>> NB: the Romanian spoken south of the Danube down to South of
>> Serbia and as far in the West as Croatia (amazingly until today in
>> some
>> spots - of which one knows only because people from there went to
>> Romania a couple of years ago to participate in appropriate festivals
>> and cultural encounters)
>
> We've already been over this on the list. The so-called IstroRomanians
> in
> Istra in Croatia are very well known and there is a very good grammar
> and
> dictionary of it etc. If somebody doesn't know of them, that can be
> attributed only to ignorance or lack of interest...
No, sir, I don't refer to the Istroromanians, who speak a different
dialect.
I refer to people who speak *our* dialect. Even the German-Austrian
writer Peter Handke (1/2 Slovenian) discovered Romanian villages in
the Serbian part of Bosnia. People over there, nationalistic Serbs,
disclosed
that they in fact were Romanians and that the oldest of them (granpas
and
granmas) were still able to talk Romanian (i.e. "Dacoromanian" and not
Macedoromanian or Istroromanian).
It is important to underline these things because they are barely known
in Romania, let alone outside of it. Especially since those minorities
are ill at ease whenever the surrounding population realizes that they
aren't Yugoslavs or Bulgarians or Greek. The most striking situation is
that of the Romanian in the Timoc region, a "couple" of kilometers south
of the Romanian province of Oltenia: they don't have Romanian priests,
no Romanian schools, and Serbian teachers forbid Romanian schoolchildren
to present themselves as Romanians, they have to say they are Vlakhs, if
they don't wanna be Serbians. This in spite of the fact that Serbia
acknowledges
a Romanian minority farther West, in the regions of Vrs^ac and Novi Sad.

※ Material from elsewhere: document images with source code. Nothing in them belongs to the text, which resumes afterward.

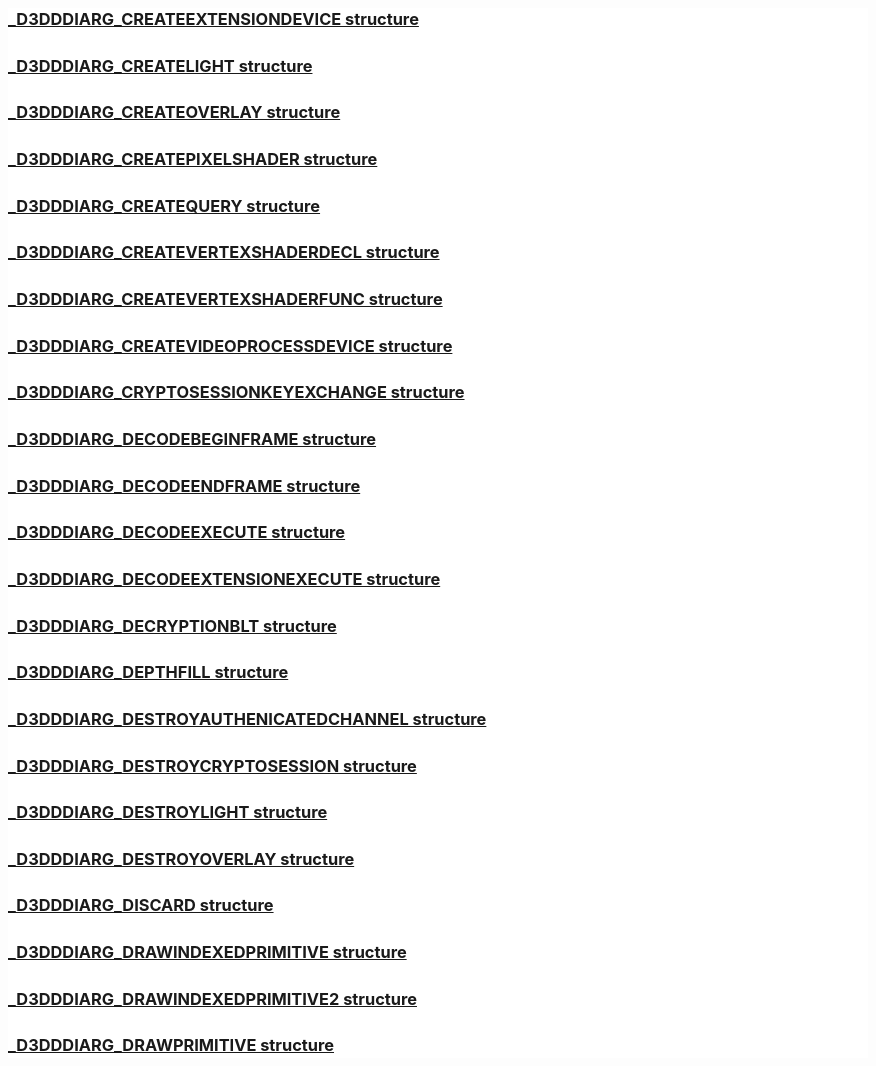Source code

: ### [_D3DDDIARG_CREATEEXTENSIONDEVICE structure](../d3dumddi/ns-d3dumddi-_d3dddiarg_createextensiondevice.md)
### [_D3DDDIARG_CREATELIGHT structure](../d3dumddi/ns-d3dumddi-_d3dddiarg_createlight.md)
### [_D3DDDIARG_CREATEOVERLAY structure](../d3dumddi/ns-d3dumddi-_d3dddiarg_createoverlay.md)
### [_D3DDDIARG_CREATEPIXELSHADER structure](../d3dumddi/ns-d3dumddi-_d3dddiarg_createpixelshader.md)
### [_D3DDDIARG_CREATEQUERY structure](../d3dumddi/ns-d3dumddi-_d3dddiarg_createquery.md)
### [_D3DDDIARG_CREATEVERTEXSHADERDECL structure](../d3dumddi/ns-d3dumddi-_d3dddiarg_createvertexshaderdecl.md)
### [_D3DDDIARG_CREATEVERTEXSHADERFUNC structure](../d3dumddi/ns-d3dumddi-_d3dddiarg_createvertexshaderfunc.md)
### [_D3DDDIARG_CREATEVIDEOPROCESSDEVICE structure](../d3dumddi/ns-d3dumddi-_d3dddiarg_createvideoprocessdevice.md)
### [_D3DDDIARG_CRYPTOSESSIONKEYEXCHANGE structure](../d3dumddi/ns-d3dumddi-_d3dddiarg_cryptosessionkeyexchange.md)
### [_D3DDDIARG_DECODEBEGINFRAME structure](../d3dumddi/ns-d3dumddi-_d3dddiarg_decodebeginframe.md)
### [_D3DDDIARG_DECODEENDFRAME structure](../d3dumddi/ns-d3dumddi-_d3dddiarg_decodeendframe.md)
### [_D3DDDIARG_DECODEEXECUTE structure](../d3dumddi/ns-d3dumddi-_d3dddiarg_decodeexecute.md)
### [_D3DDDIARG_DECODEEXTENSIONEXECUTE structure](../d3dumddi/ns-d3dumddi-_d3dddiarg_decodeextensionexecute.md)
### [_D3DDDIARG_DECRYPTIONBLT structure](../d3dumddi/ns-d3dumddi-_d3dddiarg_decryptionblt.md)
### [_D3DDDIARG_DEPTHFILL structure](../d3dumddi/ns-d3dumddi-_d3dddiarg_depthfill.md)
### [_D3DDDIARG_DESTROYAUTHENICATEDCHANNEL structure](../d3dumddi/ns-d3dumddi-_d3dddiarg_destroyauthenicatedchannel.md)
### [_D3DDDIARG_DESTROYCRYPTOSESSION structure](../d3dumddi/ns-d3dumddi-_d3dddiarg_destroycryptosession.md)
### [_D3DDDIARG_DESTROYLIGHT structure](../d3dumddi/ns-d3dumddi-_d3dddiarg_destroylight.md)
### [_D3DDDIARG_DESTROYOVERLAY structure](../d3dumddi/ns-d3dumddi-_d3dddiarg_destroyoverlay.md)
### [_D3DDDIARG_DISCARD structure](../d3dumddi/ns-d3dumddi-_d3dddiarg_discard.md)
### [_D3DDDIARG_DRAWINDEXEDPRIMITIVE structure](../d3dumddi/ns-d3dumddi-_d3dddiarg_drawindexedprimitive.md)
### [_D3DDDIARG_DRAWINDEXEDPRIMITIVE2 structure](../d3dumddi/ns-d3dumddi-_d3dddiarg_drawindexedprimitive2.md)
### [_D3DDDIARG_DRAWPRIMITIVE structure](../d3dumddi/ns-d3dumddi-_d3dddiarg_drawprimitive.md)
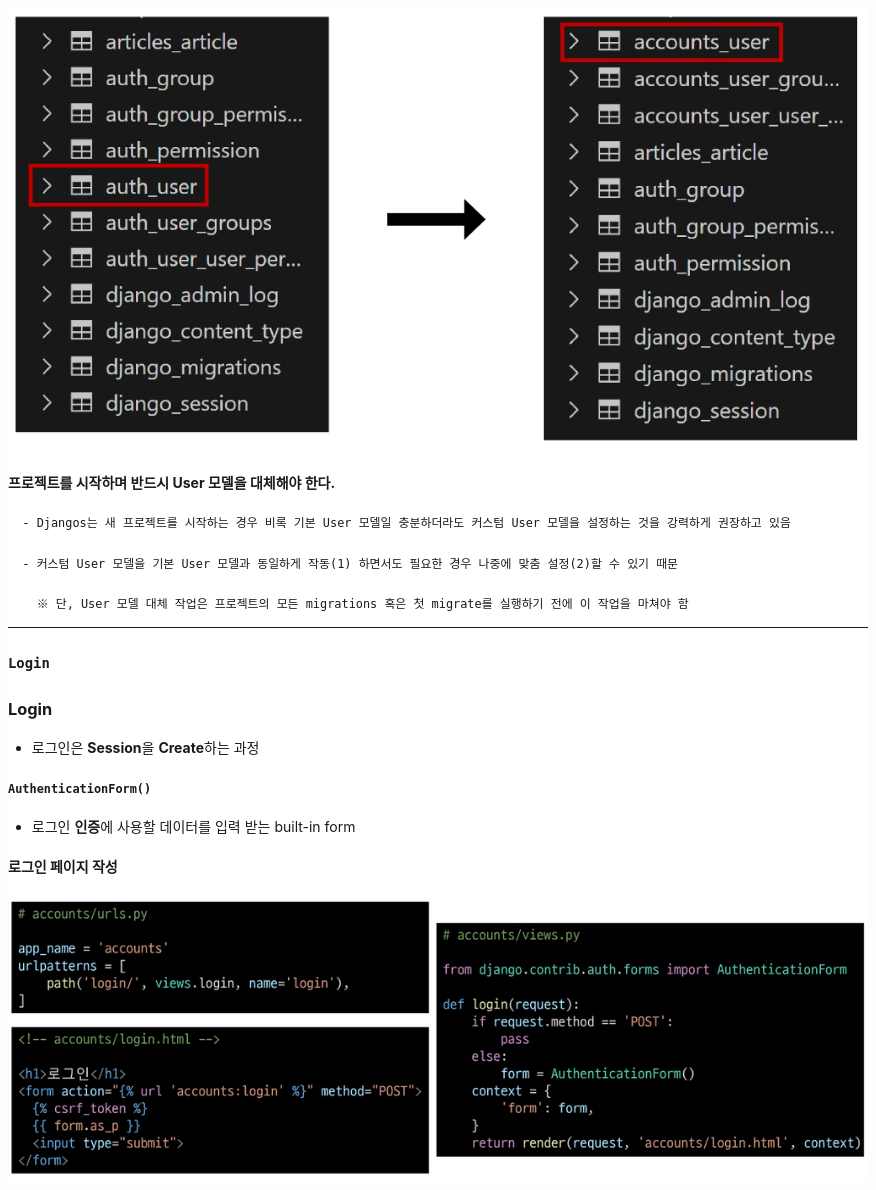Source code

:  ![alt text](./images/image_17.png)


#### 프로젝트를 시작하며 반드시 User 모델을 대체해야 한다.
    
      - Djangos는 새 프로젝트를 시작하는 경우 비록 기본 User 모델일 충분하더라도 커스텀 User 모델을 설정하는 것을 강력하게 권장하고 있음

      - 커스텀 User 모델을 기본 User 모델과 동일하게 작동(1) 하면서도 필요한 경우 나중에 맞춤 설정(2)할 수 있기 때문

        ※ 단, User 모델 대체 작업은 프로젝트의 모든 migrations 혹은 첫 migrate를 실행하기 전에 이 작업을 마쳐야 함
    

---

### `Login`

### Login

  - 로그인은 **Session**을 **Create**하는 과정


#### `AuthenticationForm()`

  - 로그인 **인증**에 사용할 데이터를 입력 받는 built-in form


#### 로그인 페이지 작성

  ![alt text](./images/image_18.png)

Only very recently appeared some signs of improvement, based on I don't
know what negotiations betw. Bucharest and Belgrade. And that Romanian
population neighbors Romanian regions such as Mehedintzi and Banat,
speaks the same *sub*dialect, and is not as remote (geographically and
historically) as the population in S-Albania and N-Greece or on the
Istria
peninsula.
(BTW, the Istria-Romanians: based on some specificities of vocabulary
and
phonetics, some scholars assume that they must have migrated over there
in the 14th century coming from the Serbia+Banat region. Their dialect
is
anyway somewhat closer to Romania's dialect than it is the case of the
so-called Macedonian Romanians and the Meglenites.)
> No such thing. The only Romanians in Croatia are those already
> mentioned
> in Istra.
Approx. last year I saw a Croat living at the seaside. He and his
relatives
were interviewed by reporters of the Romanian TV and they disclosed that
they belonged to the now extinct Romanian minority of the so-called
"Morlacs" (Maurovlachs) who once were quite numerous in Dalmatia and
who came there from the East. They are/were not the same as the
Istria-Romanians. The Croat guy who mostly spoke in that interview (and
who is about 60 years old, and having a typical SerboCroatian name)
pretended that he was able to speak a li'l bit of the dialect of his
ancestors.
But he couldn't in front of the camera. Perhaps he knows a few words,
but
that's all. However, it could've been that his grandparents or the
parents
of these were in command of the dialect.
And the fact that you say "No such thing." is a further confirmation:
the
Morlacs disappeared virtually completely and for good. And of those
scattered Romanians speaking the Romanian dialect (ie, neither Istrian,
nor Morlacian, nor Epirote & the like) are so few and keep mum to such
a degree, that Romanians themselves, say, in Vojvodina aren't aware of
them, let alone the majority populations that surround them.